Monday, July 07, 2003

Quantifying Qualities of Bureaucracy and of Entreprenial Effort

Quantifying Qualities of Bureaucracy and of Entreprenial Effort

I sat in sales class several months ago. The pitch line pushed was about being unique. The theory was that most sales persons are merely selling commodities. Each sales orgnaization must work to make itself unique in order to stand out with its commodity.

The solution proposed was to coin a new phrase, "I am different because I am an intrapreneur." The theme was that an intrapreneur does everything he can within the system to serve his client.

I was reading an article in the Washington Times this morning. The theme was that the State Department is broken because the inmates are running the asylum: the Foreign Service is running the Foreign Service.

At first blush, this seems inherently wrong in a democratic republic: why have elections and officials appointed by the elected if the elected can't run the system. The canned answer is that the system exists to avoid the patronage system that ran amok in the post-Civil War era.

So if I am to understand this argument, in the 21st century, we should keep an answer to 1880's problem. This is wrong.

Government has a very easy measure of good management -- are we stuck with the same people for years? The Washington Times article gives the stats. My conclusion: we are stuck with the same old Foreign Service. Why is this a problem?
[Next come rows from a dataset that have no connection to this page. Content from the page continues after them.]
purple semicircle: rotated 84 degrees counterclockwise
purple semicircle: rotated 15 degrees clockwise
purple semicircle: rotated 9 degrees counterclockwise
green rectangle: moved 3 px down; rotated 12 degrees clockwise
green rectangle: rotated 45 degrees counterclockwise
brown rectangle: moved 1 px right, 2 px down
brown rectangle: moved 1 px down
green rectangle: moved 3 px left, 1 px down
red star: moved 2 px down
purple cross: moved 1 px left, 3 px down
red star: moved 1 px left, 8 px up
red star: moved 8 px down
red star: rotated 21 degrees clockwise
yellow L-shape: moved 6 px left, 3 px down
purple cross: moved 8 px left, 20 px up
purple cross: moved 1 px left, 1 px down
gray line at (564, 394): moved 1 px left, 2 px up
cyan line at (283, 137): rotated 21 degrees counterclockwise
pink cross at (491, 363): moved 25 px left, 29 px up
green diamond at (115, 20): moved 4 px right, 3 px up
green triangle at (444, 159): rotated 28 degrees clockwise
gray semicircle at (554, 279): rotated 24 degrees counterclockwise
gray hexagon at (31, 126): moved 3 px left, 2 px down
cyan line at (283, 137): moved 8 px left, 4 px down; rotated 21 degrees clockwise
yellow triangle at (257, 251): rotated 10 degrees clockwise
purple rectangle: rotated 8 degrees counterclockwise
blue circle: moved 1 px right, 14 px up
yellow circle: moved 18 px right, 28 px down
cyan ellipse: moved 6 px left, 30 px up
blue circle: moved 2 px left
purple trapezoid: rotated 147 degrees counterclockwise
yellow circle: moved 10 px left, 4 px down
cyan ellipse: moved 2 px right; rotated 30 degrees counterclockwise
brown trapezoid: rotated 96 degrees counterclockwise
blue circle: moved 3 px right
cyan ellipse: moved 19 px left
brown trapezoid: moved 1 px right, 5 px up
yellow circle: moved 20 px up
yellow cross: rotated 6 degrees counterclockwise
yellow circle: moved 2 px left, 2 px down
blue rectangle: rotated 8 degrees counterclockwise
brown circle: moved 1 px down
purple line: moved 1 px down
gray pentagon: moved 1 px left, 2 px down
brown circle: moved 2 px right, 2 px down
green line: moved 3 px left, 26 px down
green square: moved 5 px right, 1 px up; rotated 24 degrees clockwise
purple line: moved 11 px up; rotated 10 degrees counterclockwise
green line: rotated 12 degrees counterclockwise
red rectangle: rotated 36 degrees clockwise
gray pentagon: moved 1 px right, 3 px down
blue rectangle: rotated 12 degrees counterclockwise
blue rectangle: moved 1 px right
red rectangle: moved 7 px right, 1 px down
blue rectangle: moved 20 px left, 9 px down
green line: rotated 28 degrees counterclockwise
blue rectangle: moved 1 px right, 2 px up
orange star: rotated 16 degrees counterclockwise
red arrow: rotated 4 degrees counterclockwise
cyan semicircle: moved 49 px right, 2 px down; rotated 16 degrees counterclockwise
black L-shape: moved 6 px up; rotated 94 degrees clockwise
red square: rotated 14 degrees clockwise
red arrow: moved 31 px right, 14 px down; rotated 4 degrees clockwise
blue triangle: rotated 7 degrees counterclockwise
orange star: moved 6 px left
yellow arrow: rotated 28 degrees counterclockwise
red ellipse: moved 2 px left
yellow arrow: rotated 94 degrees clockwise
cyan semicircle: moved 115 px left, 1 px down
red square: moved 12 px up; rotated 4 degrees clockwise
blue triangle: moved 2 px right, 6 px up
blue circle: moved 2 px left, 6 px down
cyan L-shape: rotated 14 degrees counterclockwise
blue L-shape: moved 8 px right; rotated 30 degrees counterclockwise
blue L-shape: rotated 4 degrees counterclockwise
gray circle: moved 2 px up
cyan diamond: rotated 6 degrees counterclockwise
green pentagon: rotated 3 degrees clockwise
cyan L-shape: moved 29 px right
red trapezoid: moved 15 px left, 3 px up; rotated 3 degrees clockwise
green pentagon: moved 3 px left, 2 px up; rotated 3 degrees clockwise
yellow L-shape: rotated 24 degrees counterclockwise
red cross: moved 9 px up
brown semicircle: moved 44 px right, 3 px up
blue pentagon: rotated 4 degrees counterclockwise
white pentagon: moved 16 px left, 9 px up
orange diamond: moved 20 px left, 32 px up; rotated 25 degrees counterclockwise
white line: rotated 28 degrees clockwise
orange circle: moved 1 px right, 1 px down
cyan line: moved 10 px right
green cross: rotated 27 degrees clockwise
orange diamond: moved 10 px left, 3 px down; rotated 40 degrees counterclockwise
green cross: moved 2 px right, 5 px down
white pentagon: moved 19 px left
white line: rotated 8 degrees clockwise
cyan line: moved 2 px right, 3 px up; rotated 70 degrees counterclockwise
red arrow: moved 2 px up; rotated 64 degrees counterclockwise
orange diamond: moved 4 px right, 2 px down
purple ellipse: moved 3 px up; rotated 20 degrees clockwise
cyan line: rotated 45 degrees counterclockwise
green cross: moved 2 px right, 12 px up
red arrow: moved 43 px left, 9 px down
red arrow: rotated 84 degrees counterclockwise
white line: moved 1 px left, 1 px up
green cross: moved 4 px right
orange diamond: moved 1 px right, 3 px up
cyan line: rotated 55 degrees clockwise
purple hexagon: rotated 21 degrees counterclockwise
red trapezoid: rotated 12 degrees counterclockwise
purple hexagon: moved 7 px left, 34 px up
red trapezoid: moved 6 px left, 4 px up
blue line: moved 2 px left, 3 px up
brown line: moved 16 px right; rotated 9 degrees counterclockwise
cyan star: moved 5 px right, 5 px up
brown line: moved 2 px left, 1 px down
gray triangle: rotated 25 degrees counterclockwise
Look at any private enterprise and compare. In private enterprise you can look at the system and you will find that the staff changes. Some due to death (yes, foreign service officers do die, this and sickness are about the only similarities), some due to better business offers at other companies for promotion or money or location, some due to the desire to create another new enterprise, some due to firing for incompetence or misconduct or incongruity with the new management. I have not studied enterprise in a systematic manner but I would suggest that the Washington Times is slightly off in comparison. I would bet ththat very few terminations can be explicitly identified as incompetence. Most of those terminations are by forced resignation to "spend more time with my family" or to "pursue other opportunities." Yet the numbers departing are probably far higher than in government service.

The biggest causes of change in personnel are that new management usually wants to seed the system with its own men and women. This seeding process is what is missing in the Foreign Service.

When a new president is elected, too few persons are appointed that want to carry out his agenda and too few can be terminated simply because they are not the new management's men.

This continuity of personnel is not healthy. The Foreign Service and the Civil Service need to have some risk of losing jobs when administrations change so that the president can more quickly and efficiently implement his agenda.

The problem is that the government is run by mostly members of the Civil Service who happen to be members of the largest union in the country, the federal government employee union. Who do you think they vote for and support? Easy, Democrats. Who do you think is going to fight to keep their personnel in place?

The Democrats don't need patronage. They already own the government. And you want to know why government does not work well whether in the Foreign Service or the Civil Service. We need a new system that has greater likelihood of change with new administrations. The greater the change in management, the better the result. Let the clerical and non-decision-makers stay, but be more at risk to termination and management change alone will be effective.